Jimmy Hill referees a penalty shoot-out skit on the 1996 Sports Personality Of The Year Award show
He was always a figure of fun within British culture, a slightly ridiculous human being, often accused of arrogance, indolence and not taking “the noble art” seriously enough. Tony Adams could get so pissed he’d have to wear a bin bag to catch his booze-sweat during training the next morning and he still got to captain his country. Prince Naz was a discredit to his sport and homeland because he had a bit of swagger.
Maybe it was because he was a Muslim, maybe it was because he did skirt pretty close to the realm of self-parody at times, maybe it was that he was just too cocksure, too menacing – too cool – to become a Question Of Sport team captain. He decided he’d rather hang out with Diddy than Sue Barker and for this he was viewed as some kind of traitor. Luckily, with million-dollar paydays, for a while he could do whatever he wanted.

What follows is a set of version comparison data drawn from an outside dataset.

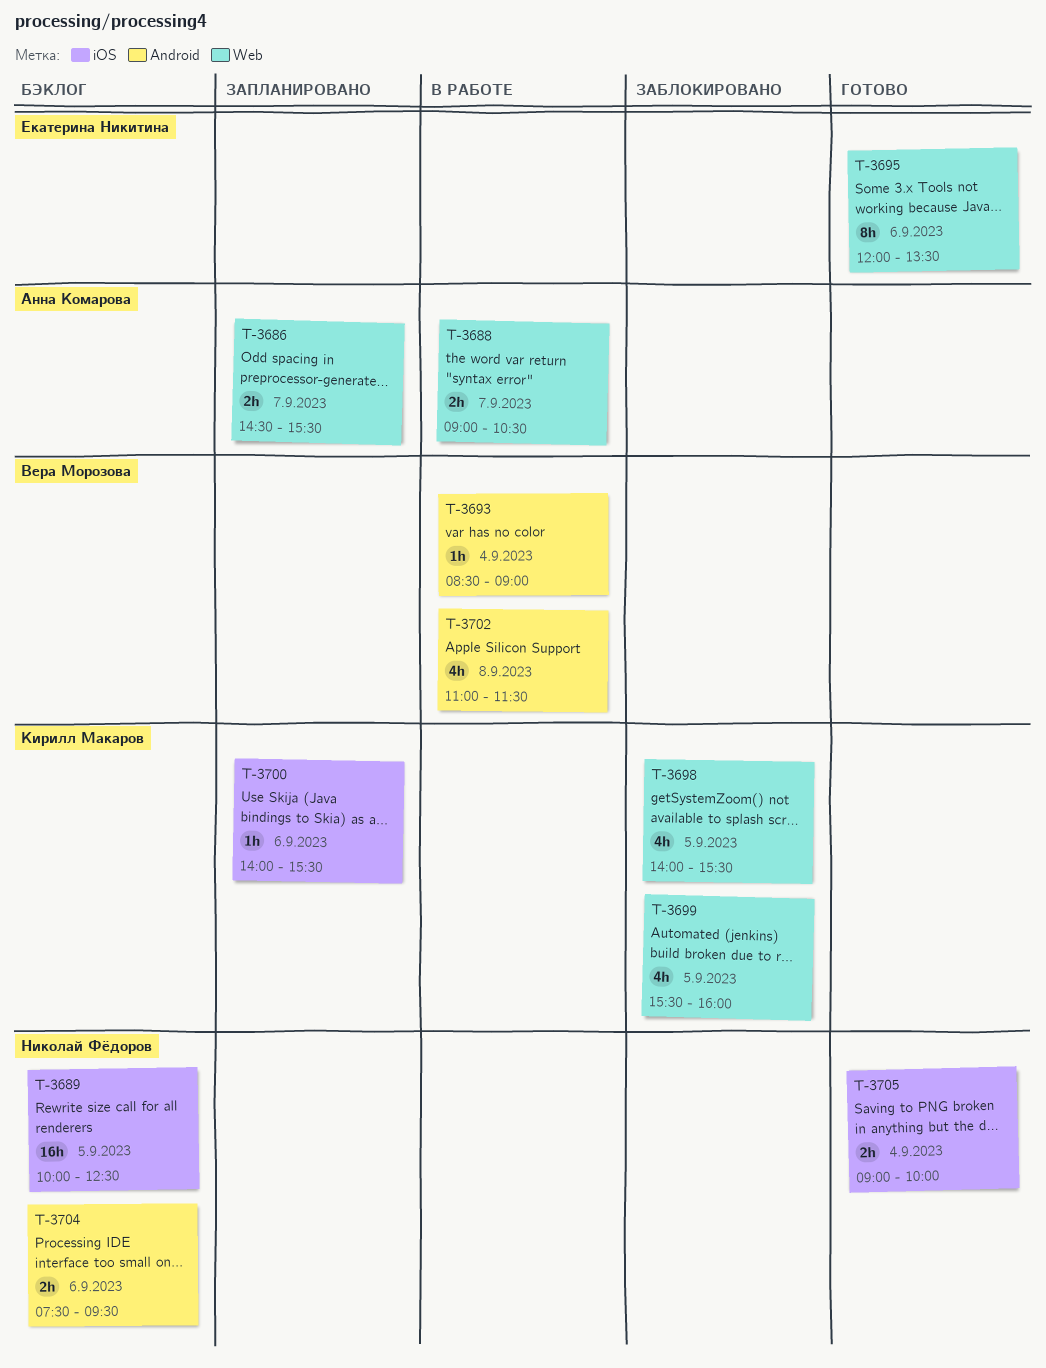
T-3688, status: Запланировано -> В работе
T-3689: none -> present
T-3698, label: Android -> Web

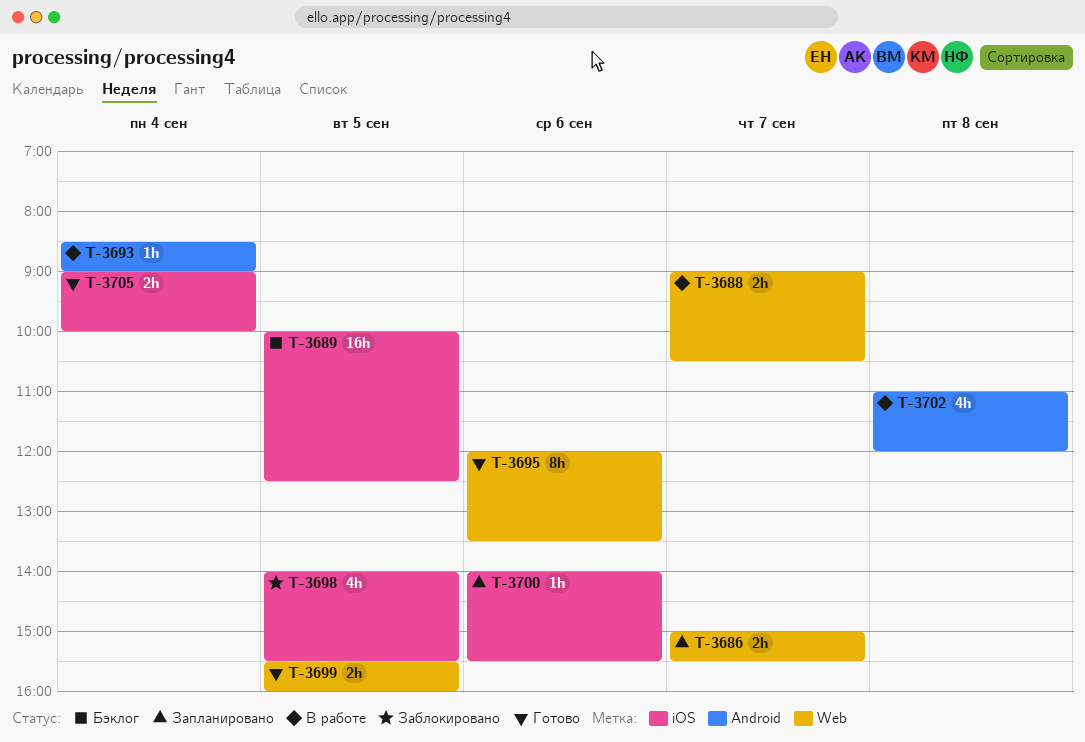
T-3686, begins: 14:30 -> 15:00
T-3698, label: Web -> iOS
T-3699, status: Заблокировано -> Готово
T-3699, estimate: 4h -> 2h
T-3702, ends: 11:30 -> 12:00
T-3704: present -> none

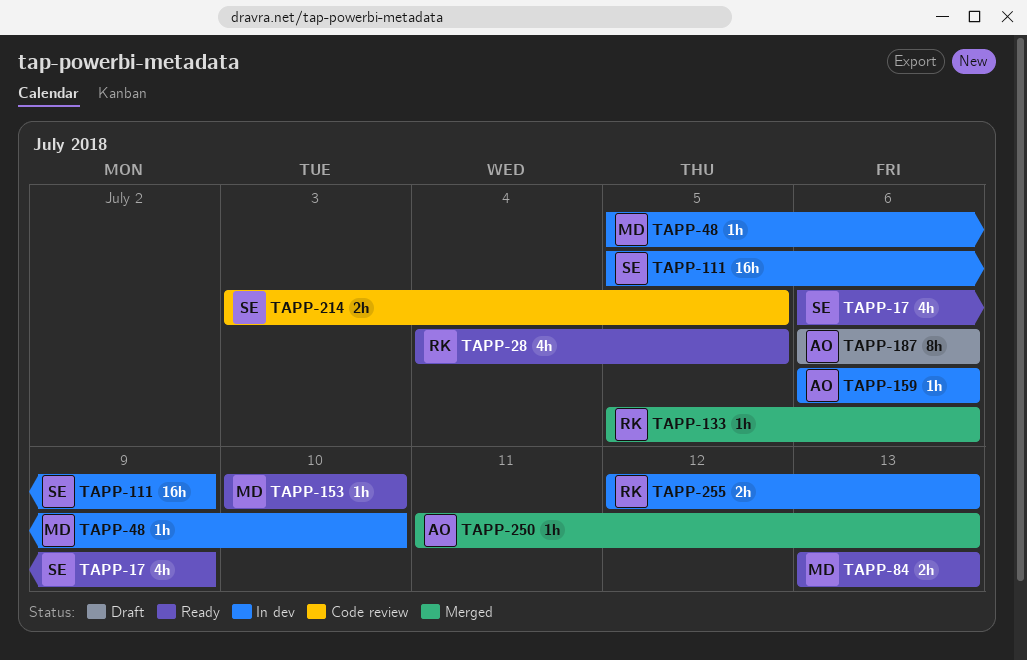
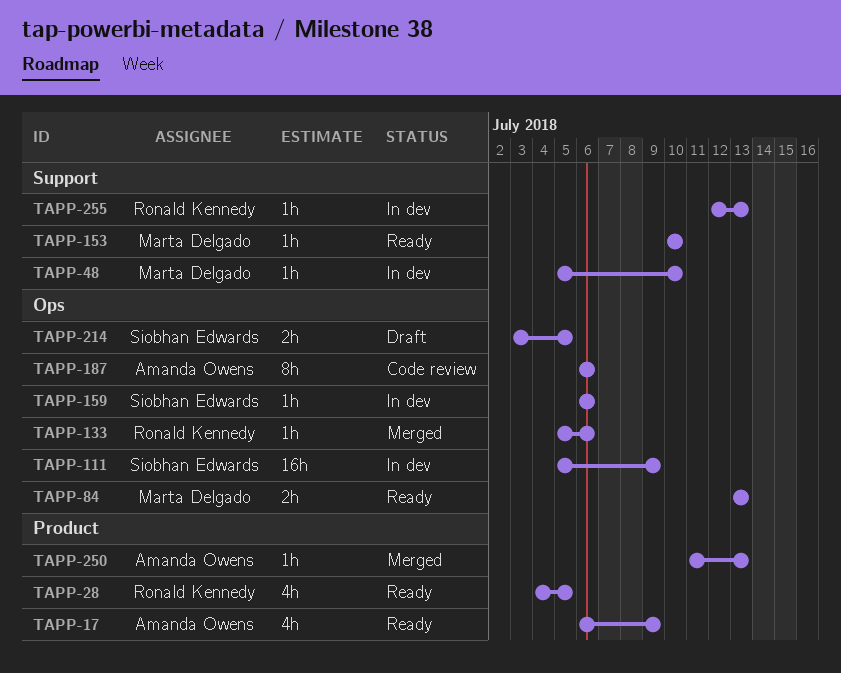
TAPP-17, owner: Siobhan Edwards -> Amanda Owens
TAPP-159, owner: Amanda Owens -> Siobhan Edwards
TAPP-187, status: Draft -> Code review
TAPP-214, status: Code review -> Draft
TAPP-255, estimate: 2h -> 1h

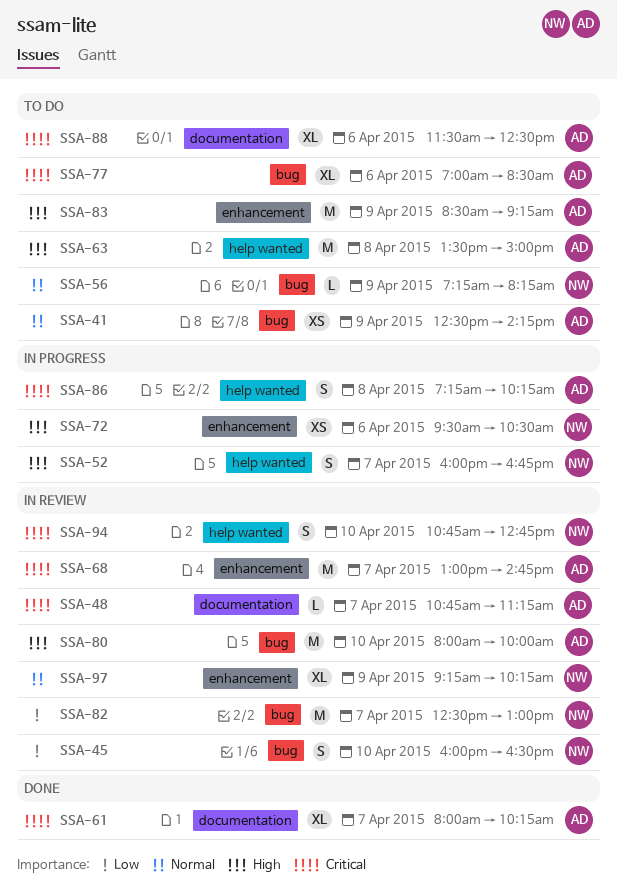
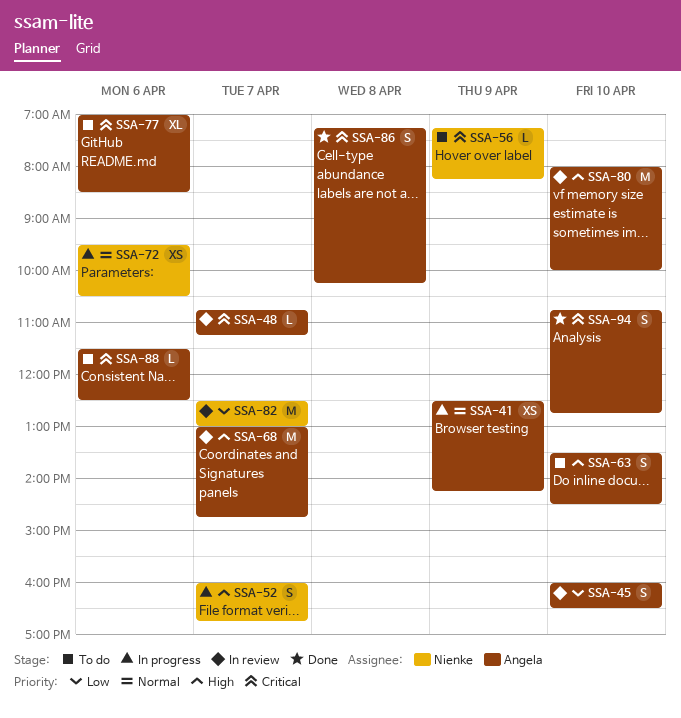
SSA-41, status: To do -> In progress
SSA-45, owner: Nienke -> Angela
SSA-56, priority: Normal -> Critical
SSA-61: present -> none
SSA-63, estimate: M -> S
SSA-63, day: Apr 8 -> Apr 10
SSA-63, ends: 15:00 -> 14:30
SSA-68, priority: Critical -> High
SSA-72, priority: High -> Normal
SSA-83: present -> none
SSA-86, status: In progress -> Done
SSA-88, estimate: XL -> L
SSA-94, status: In review -> Done
SSA-94, owner: Nienke -> Angela
SSA-97: present -> none

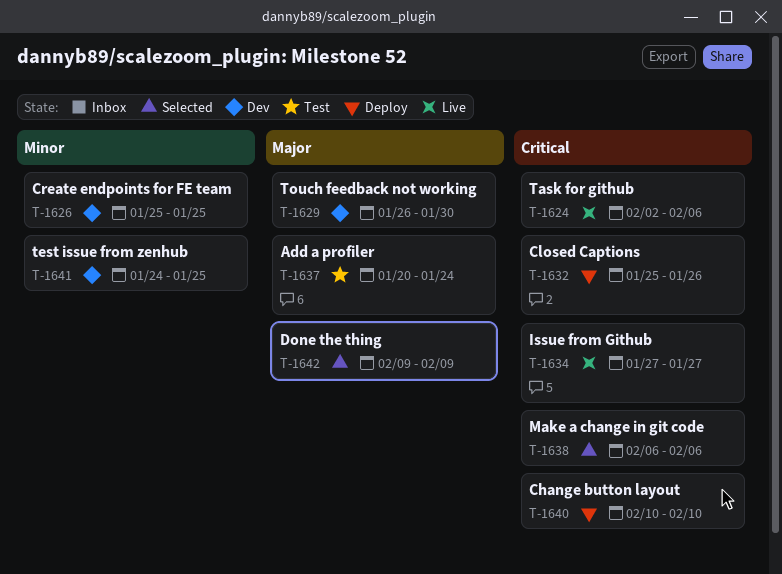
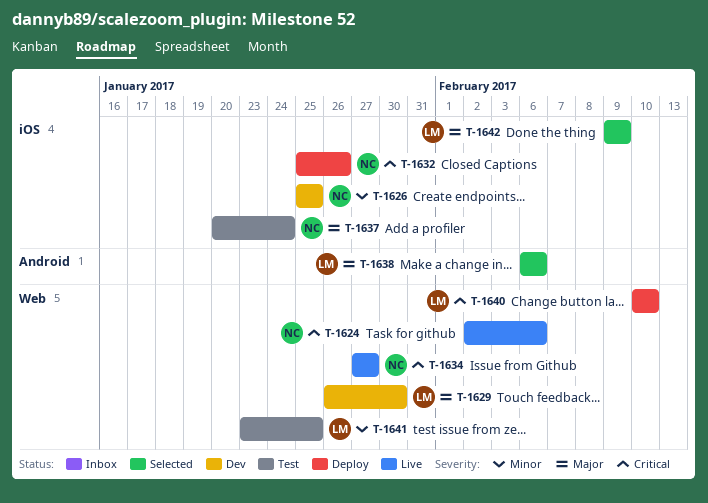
T-1638, priority: Critical -> Major
T-1641, status: Dev -> Test
T-1641, start: Jan 24 -> Jan 23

Ever since Prince Naseem, British sportspeople seem to have been told not to behave like him. To be humble, to thank their coaches, to laugh at Phil fucking Tufnell’s awful fucking jokes. To collect their MBE in a tracksuit and do an advert promoting quasi-healthy junk food. What they’re told not to do is to be anything other than a conduit for banalities about “respect”, “teamwork” and every other Team GB cliche you can imagine.
Even though we claim to love mavericks, we’re quick to jump on their backs as soon as they falter. While I’m as amused as everyone else at Mario Balotelli’s reinvention as the world’s slowest winger at Liverpool – and yes, Ricky Hatton maybe could’ve stayed off the beers if he wanted to take on the Mayweather-Pacquiao duopoly – it irks me when we praise the “steady” and malign the imperfect. Because more often than not, it’s the ones who make mistakes and let it go to their heads that veer closest to greatness.
Sport is about more than just medals; at its best it reflects the wider culture. And while you can praise Sir Chris Hoy’s relentless professionalism to the high heavens, he’ll never have the same kind of impact that Prince Naz did.
Naseem Hamed is younger than Ryan Giggs, yet it feels like he’s been experiencing the hard fall from grace the establishment always wanted him to for more than a decade. His retirement came at the age of just 28, put down to a combination of familial commitments and busted hands. Since then, his media caricature has gone from that of a motor-mouthed, moon-walking featherweight to a broke, fat, ex-con Yorkshireman. But look back on the entire package he created – the buzz, the late nights, the sheer, sweaty, glittering pomp that crystallised in that moment, Naz’s moment, into something so alien and glorious – and you’ll realise that he was a true UK original.
We didn’t make a lot in this country after Thatcher came in. Prince Naz might have been one of our last truly great exports.